New Kind of Energy Crisis — Indeed


reportonbusiness.com: A new kind of ‘energy crisis’

The Globe & Mail this morning had a commentary about the new energy crisis — not a crisis of supply as back in 1973 (does anyone remember gas lineups?) but one of rapidly rising prices. So of course the comments on this article range from government conspiracy through corporate waste. And there are side mentions of the change to public transportation where it is available.
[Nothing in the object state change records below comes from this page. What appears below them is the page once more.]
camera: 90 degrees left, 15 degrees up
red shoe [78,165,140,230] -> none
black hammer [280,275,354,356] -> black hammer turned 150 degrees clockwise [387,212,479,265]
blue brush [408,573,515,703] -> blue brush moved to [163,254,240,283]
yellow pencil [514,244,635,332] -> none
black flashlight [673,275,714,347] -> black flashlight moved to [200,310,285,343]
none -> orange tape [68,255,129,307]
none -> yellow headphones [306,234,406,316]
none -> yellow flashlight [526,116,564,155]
What fascinates me is that during my lifetime both business and government has been hard at work systematically dismantling public transportation networks all across North America. When I was living in Toronto the main street closest to me used to have an inter-urban train on it that ran from Toronto out to Guelph. Now you can get there by driving on the expressway — if you have a car. Toronto, like most cities, is surrounded by a wide expanse of suburbs that are almost exclusively glued together by cars. The other night there was an analyst talking about the shift to public transportation — in the US (and most likely in Canada as well) less than 5% of the population has access to public transportation.
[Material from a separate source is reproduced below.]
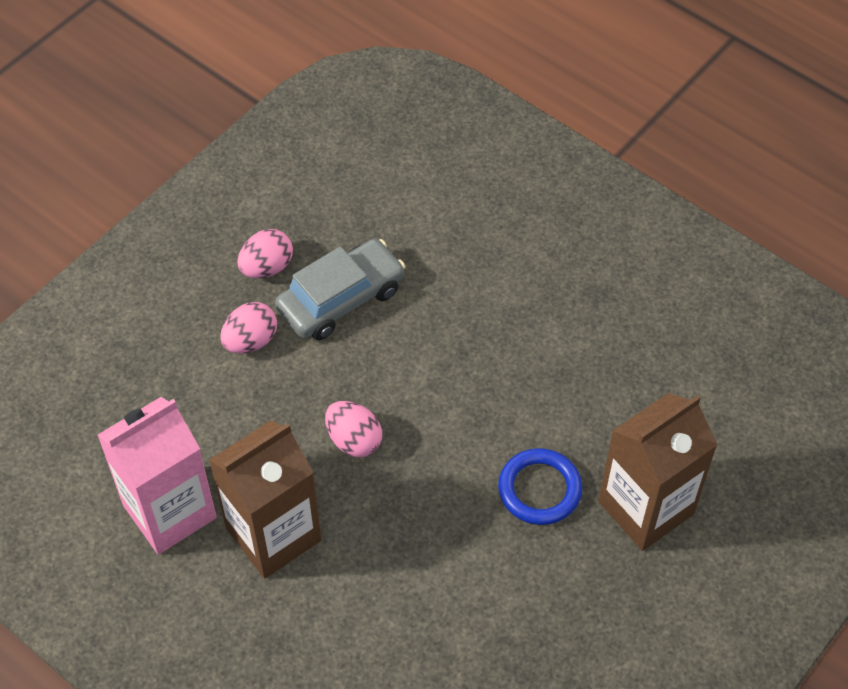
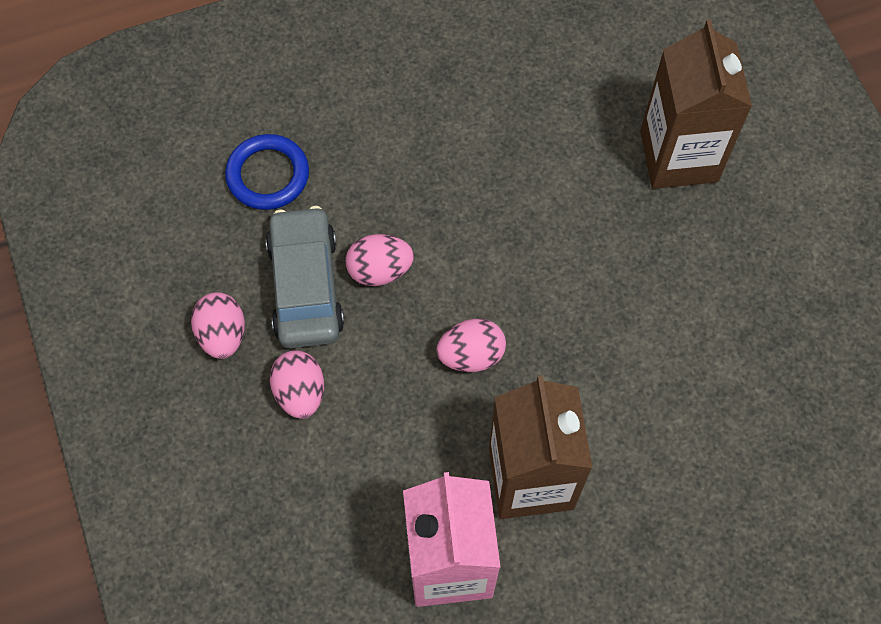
camera: 60 degrees left, 10 degrees up
blue ring [498,448,582,525] -> blue ring moved to [225,134,309,210]
none -> pink egg [345,234,414,286]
But wait, there’s more. In eastern Ontario where we live there are the ghosts of an old agricultural past — abandoned processing plants that used to take the products of the region and brew beer or make cheese or 100’s of other items. These plants provided local employment and kept the transportation costs down on the raw materials. But as part of the great scale-up these were all closed down in favor of shipping all the materials to big plants in distant locations. And even more, buying the materials themselves from distant parts so the local agricultural producers died a slow death. The 12,000 mile salad, unfortunately, is far more the rule than the exception.
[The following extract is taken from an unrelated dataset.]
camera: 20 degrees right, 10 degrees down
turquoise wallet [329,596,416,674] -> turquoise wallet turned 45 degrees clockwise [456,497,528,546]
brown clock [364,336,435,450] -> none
So here we are — our civilization has been restructured around long distance transportation that is no longer cheap and looks to be getting even less so. We have dismantled the widespread networks of public transportation in favor of private vehicals, then encouraged people to buy the least efficient kinds. Local agriculture, that once sustained the cities and provided for a vibrant rural life has been largely shutdown. And of course those huge processing plants were sometimes staffed with the cheapest labor available — who sometimes have issues with the government.

My question is very simple — can this clock be rolled back? Will the politicians have the vision to undo the destructive changes to transportation and re-vitalize the rail networks? Can local agriculture be rediscovered? Or will these events happen as a consequence of a general economic collapse as distance-spanning economies fail from their own costs and people are forced to find other ways? Not everyone was this stupid — look at Europa.